Seventeenth Sunday (“C”) – July 24, 2016

Jesus says to His disciples: “Ask, and it will be given to you; search, and you will find; knock, and the door will be opened to you.” We serve a generous and merciful Father. Today’s first reading is dramatic. God loses patience with a sinful city, and is about to obliterate it, wipe it off the face of the earth. But then Abraham comes along and pleads with God. The whole point of the passage is the power of prayer. A good person storming heaven with prayers works wonders. In the book of Exodus, Moses fulfills the same role. The Israelites in the desert are not true to God, they worship false gods, they stop trusting the true God and complain about the lack of food and water. Moses’ main job, once he has escaped the clutches of the Egyptians, is to intercede with God for his unruly mob of followers. He becomes a professional man of prayer. Again and again he softens the heart of God, until he has brought his quarrelsome tribes to the verge of the promised land. Prayer works, is the message. It works, because God cares.

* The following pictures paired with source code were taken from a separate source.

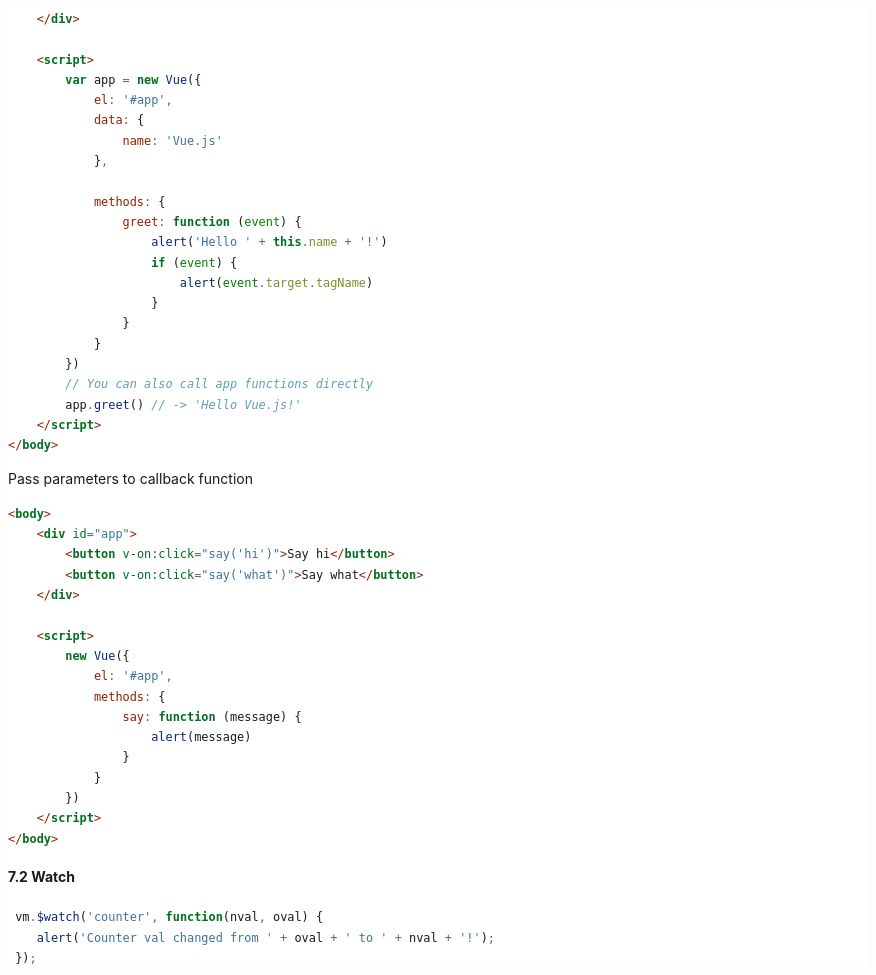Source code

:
 ```html
	</div>

	<script>
		var app = new Vue({
			el: '#app',
			data: {
				name: 'Vue.js'
			},

			methods: {
				greet: function (event) {
					alert('Hello ' + this.name + '!')
					if (event) {
						alert(event.target.tagName)
					}
				}
			}
		})
		// You can also call app functions directly
		app.greet() // -> 'Hello Vue.js!'
	</script>
</body>
```

Pass parameters to callback function
```html
<body>
	<div id="app">
		<button v-on:click="say('hi')">Say hi</button>
		<button v-on:click="say('what')">Say what</button>
	</div>

	<script>
		new Vue({
			el: '#app',
			methods: {
				say: function (message) {
					alert(message)
				}
			}
		})
	</script>
</body>
```
#### 7.2  Watch 
```JavaScript
 vm.$watch('counter', function(nval, oval) {
    alert('Counter val changed from ' + oval + ' to ' + nval + '!');
 });
 ```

It works, but in a context of love and trust. Abraham and Moses were loving sons of the Father, they treated him with profound respect, they were prepared to be patient. When Jesus talks to His friends about prayer, He is presuming that we too respect and cherish God as our Father, that we trust His judgment. If you know a family where children rudely demand expensive presents, and shout and scream if they are frustrated, you may think to yourself, “I hope the parents don’t cave in, I hope they stand firm.” Willful infants can treat their parents like vending machines: insert the demand, receive the goods. God the Father is not about to be treated like that: after all, we already owe Him so much. What He wants of me is my heart, my confidence, my patience. My relationship with Him is far more valuable than the gifts He might give me. To Him we can say, in the words of psalm: “You stretch Your hand and save me, Your hand will do all things for me.”